**Task instructions**
Rewrite the entries from the line containing "right shoulder: (326, 241, 9)" through the line containing "right wrist: (227, 327, -20)", keeping every line in that span. Move each keypoint value (the x, y, and depth numbers in the answers) by adding -93, and omit the pictures from your output.

**Stored data entries**
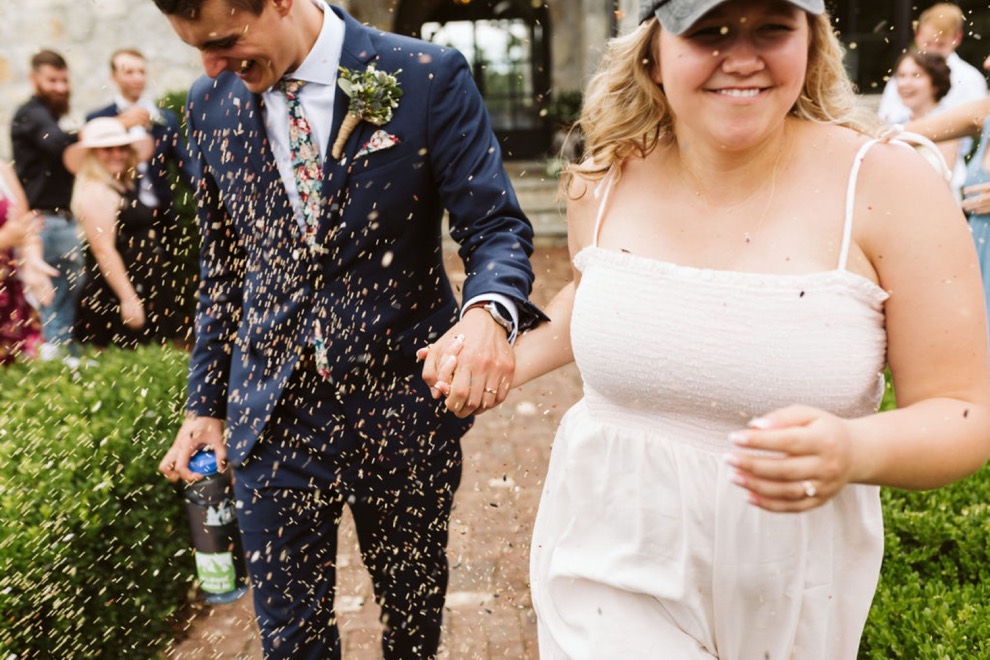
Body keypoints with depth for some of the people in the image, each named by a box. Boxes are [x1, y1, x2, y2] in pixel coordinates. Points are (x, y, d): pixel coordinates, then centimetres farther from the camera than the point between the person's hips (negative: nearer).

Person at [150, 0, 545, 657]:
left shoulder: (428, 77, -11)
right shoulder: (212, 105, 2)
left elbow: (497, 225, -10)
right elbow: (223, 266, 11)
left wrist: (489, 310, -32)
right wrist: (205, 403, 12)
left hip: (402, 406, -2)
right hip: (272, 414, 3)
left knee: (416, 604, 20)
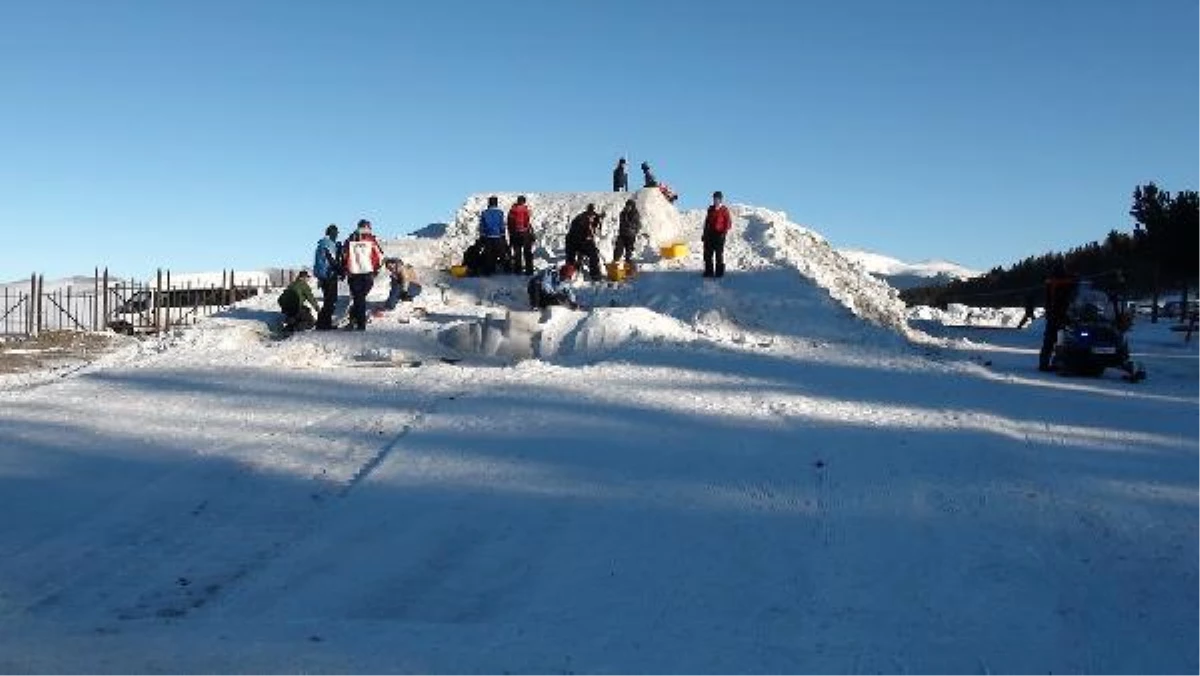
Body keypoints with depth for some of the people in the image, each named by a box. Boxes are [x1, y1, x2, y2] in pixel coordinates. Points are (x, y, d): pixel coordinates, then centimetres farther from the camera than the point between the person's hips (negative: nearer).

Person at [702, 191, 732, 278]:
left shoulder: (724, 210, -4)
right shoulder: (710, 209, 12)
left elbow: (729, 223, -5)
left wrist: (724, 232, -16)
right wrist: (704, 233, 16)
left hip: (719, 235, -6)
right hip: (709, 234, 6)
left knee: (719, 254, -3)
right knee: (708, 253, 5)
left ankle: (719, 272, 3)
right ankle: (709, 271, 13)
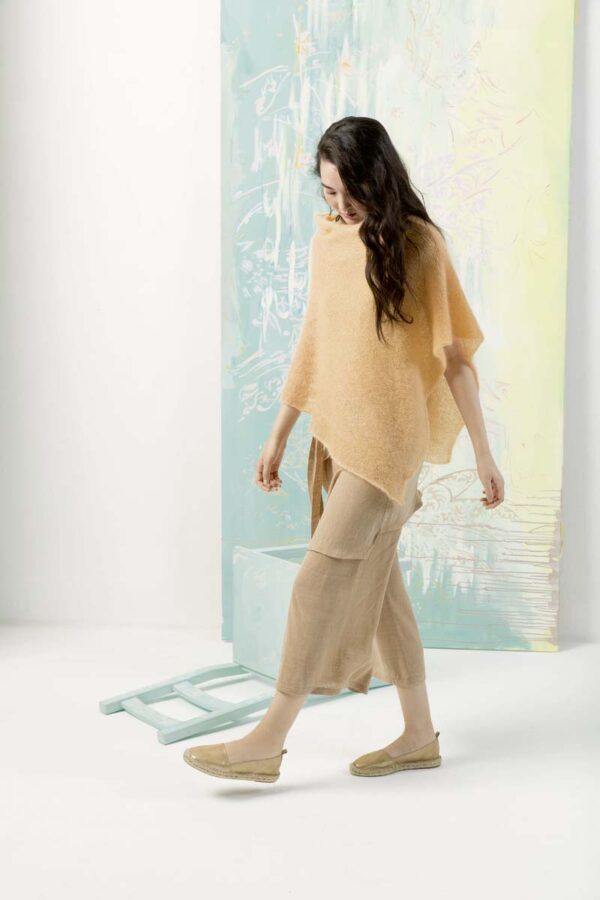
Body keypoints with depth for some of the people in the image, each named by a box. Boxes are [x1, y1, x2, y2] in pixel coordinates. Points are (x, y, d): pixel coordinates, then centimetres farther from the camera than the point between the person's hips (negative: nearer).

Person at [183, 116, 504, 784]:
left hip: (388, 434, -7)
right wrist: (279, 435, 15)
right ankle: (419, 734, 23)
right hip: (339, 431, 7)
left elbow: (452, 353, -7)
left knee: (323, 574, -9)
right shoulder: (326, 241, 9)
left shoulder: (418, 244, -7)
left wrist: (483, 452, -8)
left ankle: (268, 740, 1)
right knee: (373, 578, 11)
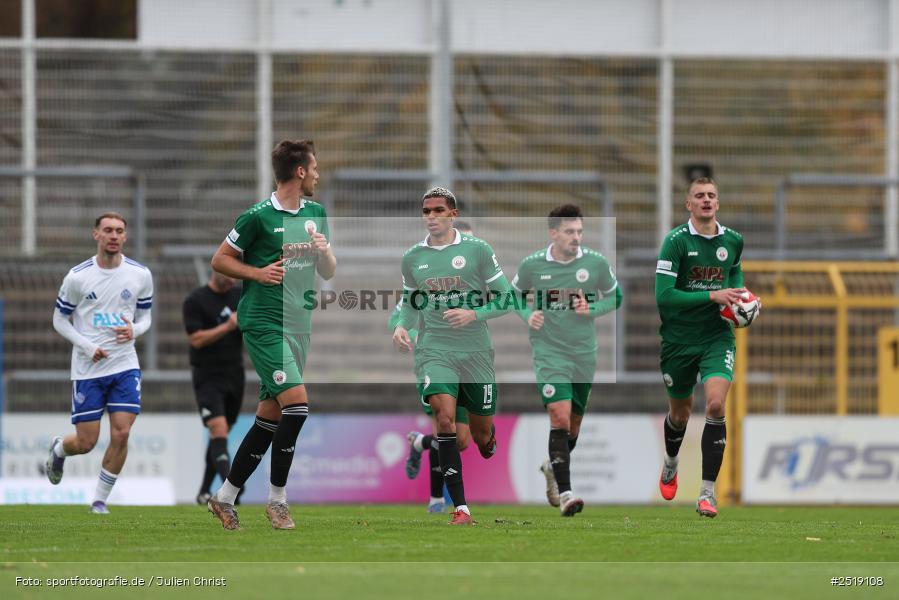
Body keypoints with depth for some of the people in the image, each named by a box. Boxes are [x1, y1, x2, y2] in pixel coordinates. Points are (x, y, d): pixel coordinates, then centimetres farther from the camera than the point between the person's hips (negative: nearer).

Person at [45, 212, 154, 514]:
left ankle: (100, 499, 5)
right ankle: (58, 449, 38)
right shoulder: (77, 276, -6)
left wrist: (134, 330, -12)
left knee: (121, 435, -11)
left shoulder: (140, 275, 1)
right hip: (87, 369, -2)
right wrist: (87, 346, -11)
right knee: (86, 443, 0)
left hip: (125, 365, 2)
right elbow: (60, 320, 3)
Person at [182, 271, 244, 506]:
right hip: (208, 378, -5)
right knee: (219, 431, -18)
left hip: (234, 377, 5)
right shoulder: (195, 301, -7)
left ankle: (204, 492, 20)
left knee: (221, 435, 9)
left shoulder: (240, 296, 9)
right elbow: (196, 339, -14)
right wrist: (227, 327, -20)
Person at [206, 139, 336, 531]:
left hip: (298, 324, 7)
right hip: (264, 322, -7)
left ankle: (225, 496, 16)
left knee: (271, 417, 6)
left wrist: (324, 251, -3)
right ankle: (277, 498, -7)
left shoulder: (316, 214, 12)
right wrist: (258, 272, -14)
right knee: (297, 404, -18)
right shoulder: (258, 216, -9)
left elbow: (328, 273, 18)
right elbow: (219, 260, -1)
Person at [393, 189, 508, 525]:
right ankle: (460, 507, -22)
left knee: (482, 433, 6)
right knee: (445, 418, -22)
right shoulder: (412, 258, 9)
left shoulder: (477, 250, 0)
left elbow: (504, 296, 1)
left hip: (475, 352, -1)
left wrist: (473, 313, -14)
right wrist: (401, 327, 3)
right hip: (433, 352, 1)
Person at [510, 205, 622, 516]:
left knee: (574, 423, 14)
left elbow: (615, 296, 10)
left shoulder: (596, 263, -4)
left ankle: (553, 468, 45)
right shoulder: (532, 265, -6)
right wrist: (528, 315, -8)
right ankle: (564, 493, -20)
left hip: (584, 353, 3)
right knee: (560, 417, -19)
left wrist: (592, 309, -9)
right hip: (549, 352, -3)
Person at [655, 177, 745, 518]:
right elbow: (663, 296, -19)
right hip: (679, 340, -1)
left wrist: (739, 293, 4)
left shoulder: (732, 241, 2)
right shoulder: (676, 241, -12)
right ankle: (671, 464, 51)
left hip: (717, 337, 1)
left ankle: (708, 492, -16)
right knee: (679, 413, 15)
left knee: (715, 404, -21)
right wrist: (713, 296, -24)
==
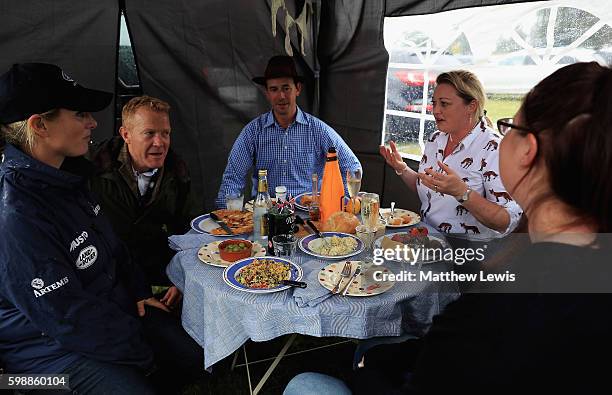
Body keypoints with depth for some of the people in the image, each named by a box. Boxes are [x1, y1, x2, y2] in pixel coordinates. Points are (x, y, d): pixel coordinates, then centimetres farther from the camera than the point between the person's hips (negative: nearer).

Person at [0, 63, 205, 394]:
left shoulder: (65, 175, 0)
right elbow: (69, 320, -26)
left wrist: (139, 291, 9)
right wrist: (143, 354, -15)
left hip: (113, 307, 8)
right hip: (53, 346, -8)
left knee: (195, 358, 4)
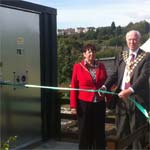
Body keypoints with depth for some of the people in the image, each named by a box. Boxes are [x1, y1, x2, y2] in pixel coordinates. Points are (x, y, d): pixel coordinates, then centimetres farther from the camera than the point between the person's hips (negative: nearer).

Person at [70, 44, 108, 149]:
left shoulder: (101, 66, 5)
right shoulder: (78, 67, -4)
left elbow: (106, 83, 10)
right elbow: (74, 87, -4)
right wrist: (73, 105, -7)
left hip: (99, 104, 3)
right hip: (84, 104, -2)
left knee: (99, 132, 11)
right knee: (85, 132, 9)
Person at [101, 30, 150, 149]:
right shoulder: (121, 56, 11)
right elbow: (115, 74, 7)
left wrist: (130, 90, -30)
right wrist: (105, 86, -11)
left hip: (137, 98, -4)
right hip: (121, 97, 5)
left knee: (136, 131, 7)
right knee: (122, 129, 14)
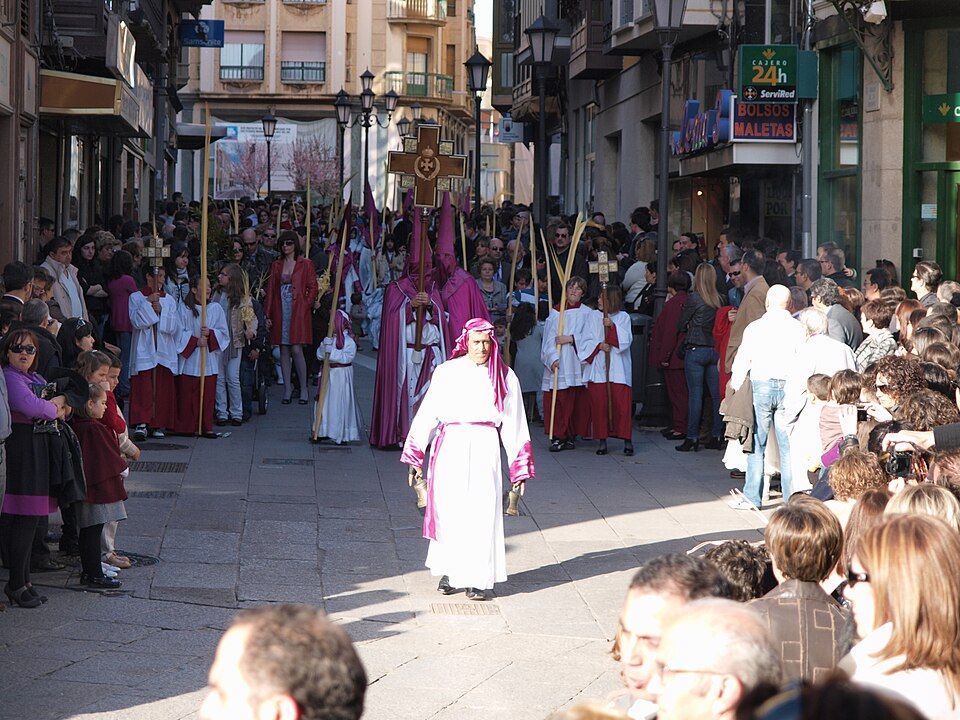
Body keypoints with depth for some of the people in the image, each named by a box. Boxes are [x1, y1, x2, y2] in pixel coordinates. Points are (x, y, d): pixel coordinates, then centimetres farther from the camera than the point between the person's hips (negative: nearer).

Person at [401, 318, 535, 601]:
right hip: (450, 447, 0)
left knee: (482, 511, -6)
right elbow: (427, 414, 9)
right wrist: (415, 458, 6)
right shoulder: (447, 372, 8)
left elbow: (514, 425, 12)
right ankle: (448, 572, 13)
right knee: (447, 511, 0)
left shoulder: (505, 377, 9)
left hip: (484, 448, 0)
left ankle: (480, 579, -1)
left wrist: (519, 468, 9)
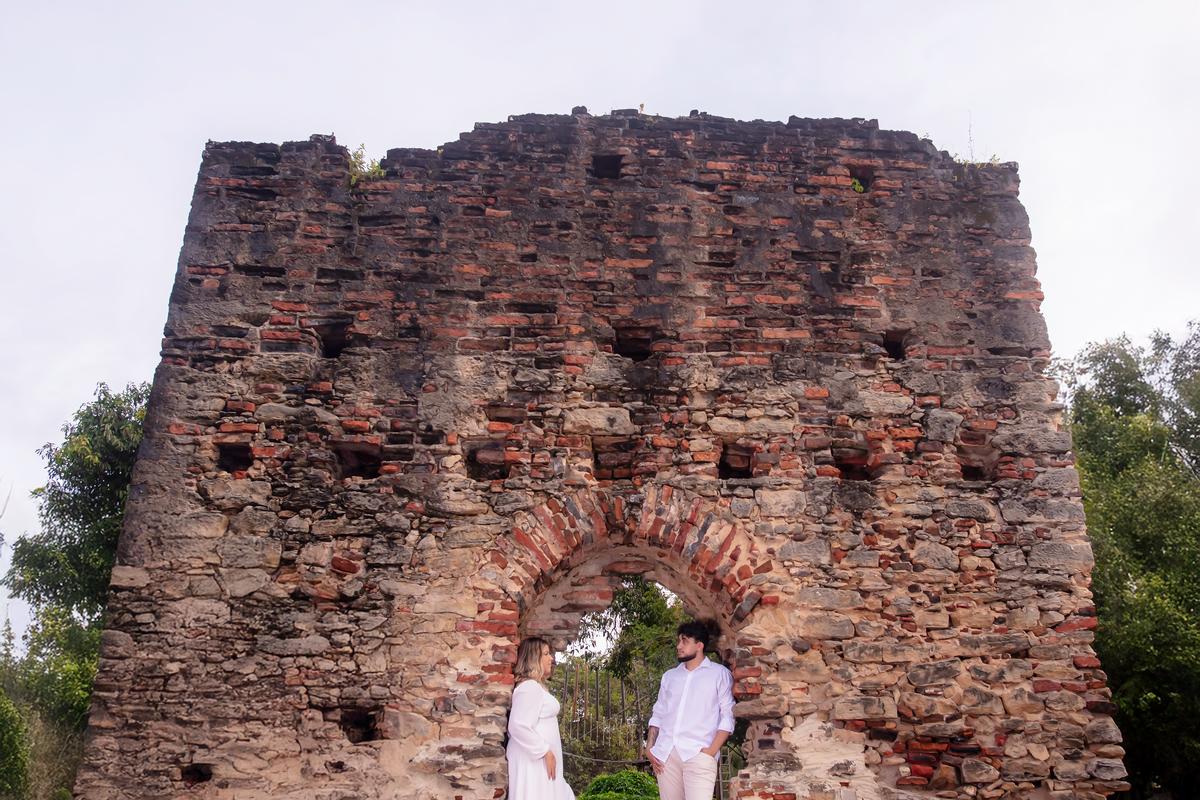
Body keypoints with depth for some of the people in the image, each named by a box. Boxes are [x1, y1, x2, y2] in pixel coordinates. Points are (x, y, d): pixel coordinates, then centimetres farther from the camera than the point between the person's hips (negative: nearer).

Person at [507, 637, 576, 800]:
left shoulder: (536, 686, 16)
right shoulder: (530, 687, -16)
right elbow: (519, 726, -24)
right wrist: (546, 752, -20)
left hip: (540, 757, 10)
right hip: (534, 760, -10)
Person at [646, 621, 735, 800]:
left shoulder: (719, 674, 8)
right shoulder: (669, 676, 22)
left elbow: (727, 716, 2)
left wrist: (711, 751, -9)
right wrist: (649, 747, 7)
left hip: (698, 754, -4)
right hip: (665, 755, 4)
==
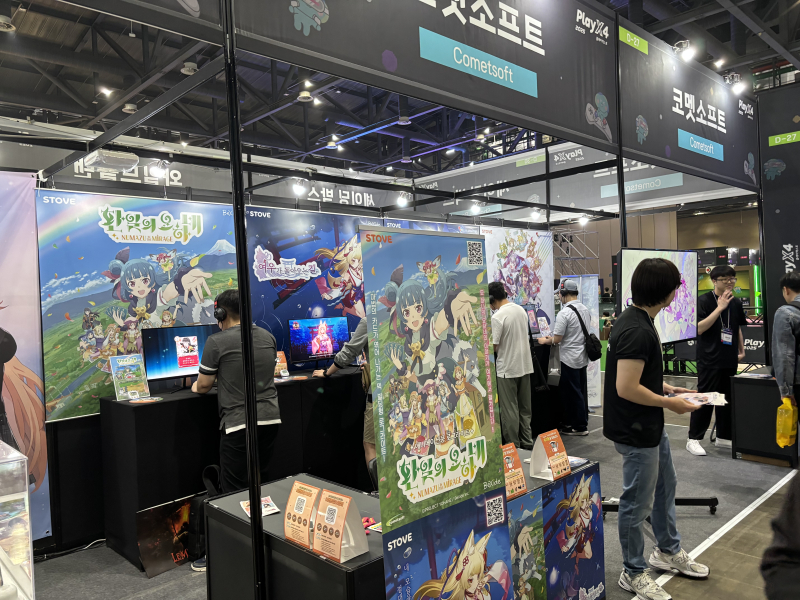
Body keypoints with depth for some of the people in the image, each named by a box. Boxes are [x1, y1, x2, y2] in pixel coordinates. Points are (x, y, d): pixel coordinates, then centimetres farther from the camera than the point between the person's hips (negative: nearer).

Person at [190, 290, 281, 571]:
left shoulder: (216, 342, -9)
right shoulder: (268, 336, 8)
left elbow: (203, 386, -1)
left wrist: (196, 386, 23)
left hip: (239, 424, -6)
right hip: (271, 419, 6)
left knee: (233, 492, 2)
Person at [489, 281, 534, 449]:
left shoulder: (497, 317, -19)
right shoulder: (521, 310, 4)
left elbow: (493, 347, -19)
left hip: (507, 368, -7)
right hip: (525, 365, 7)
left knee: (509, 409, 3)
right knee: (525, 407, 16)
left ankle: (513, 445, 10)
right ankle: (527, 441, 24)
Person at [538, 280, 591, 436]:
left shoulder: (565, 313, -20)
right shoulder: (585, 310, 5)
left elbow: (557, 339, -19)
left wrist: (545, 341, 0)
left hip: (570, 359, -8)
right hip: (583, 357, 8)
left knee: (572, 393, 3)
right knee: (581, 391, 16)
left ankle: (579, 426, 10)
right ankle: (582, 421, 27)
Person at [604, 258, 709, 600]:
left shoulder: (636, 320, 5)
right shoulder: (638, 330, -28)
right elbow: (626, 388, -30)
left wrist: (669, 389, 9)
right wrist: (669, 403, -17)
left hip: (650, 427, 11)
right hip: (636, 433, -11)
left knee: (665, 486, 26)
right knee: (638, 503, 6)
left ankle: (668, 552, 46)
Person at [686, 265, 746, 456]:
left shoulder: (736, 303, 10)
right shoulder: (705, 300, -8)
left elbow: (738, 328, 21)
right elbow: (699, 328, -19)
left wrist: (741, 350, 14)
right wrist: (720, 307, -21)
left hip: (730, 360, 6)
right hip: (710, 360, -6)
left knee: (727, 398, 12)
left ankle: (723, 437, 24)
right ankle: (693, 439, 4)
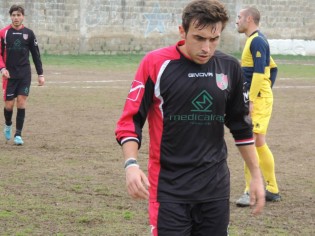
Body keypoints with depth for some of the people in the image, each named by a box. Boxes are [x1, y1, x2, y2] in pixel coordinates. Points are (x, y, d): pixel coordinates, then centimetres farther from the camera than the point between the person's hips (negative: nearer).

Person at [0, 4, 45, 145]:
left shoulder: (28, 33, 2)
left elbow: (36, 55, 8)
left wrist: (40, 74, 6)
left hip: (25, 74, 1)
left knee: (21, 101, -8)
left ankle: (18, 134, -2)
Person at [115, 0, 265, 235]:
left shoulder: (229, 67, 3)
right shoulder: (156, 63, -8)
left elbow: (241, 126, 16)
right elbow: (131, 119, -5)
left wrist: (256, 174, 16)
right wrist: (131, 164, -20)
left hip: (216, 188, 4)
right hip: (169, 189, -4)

**Expected answer**
right shoulder: (233, 148, -84)
left shoulder: (325, 151, -100)
left wrist: (390, 359, -101)
left ankle: (175, 647, -92)
right knee: (280, 485, -82)
Body keypoints with depth for some of the people in the image, each named by a box. Boxes are [x1, y1, x2, y2] in pixel coordinates. Points are (x, y, d): pixel coordinates, then centimetres farther from the camera than the point between the person's hips (negative: nearer).

Person at [45, 212, 154, 514]:
left ankle: (7, 406, -88)
right ankle: (-35, 356, -55)
right shoulder: (-16, 183, -99)
left wrist: (41, 237, -105)
left knee: (28, 342, -104)
left shoulder: (47, 182, -92)
right hip: (-6, 276, -95)
right wrist: (-6, 253, -104)
right knee: (-7, 350, -93)
left hip: (32, 272, -91)
right elbow: (-33, 227, -90)
Person at [182, 271, 244, 506]:
right hip: (115, 285, -98)
right knee: (126, 338, -111)
left hip: (141, 284, -88)
right shoulder: (102, 208, -100)
left ankle: (111, 399, -73)
left knee: (128, 342, -84)
left shoulder: (147, 203, -84)
right elbow: (103, 246, -107)
right wrist: (134, 234, -113)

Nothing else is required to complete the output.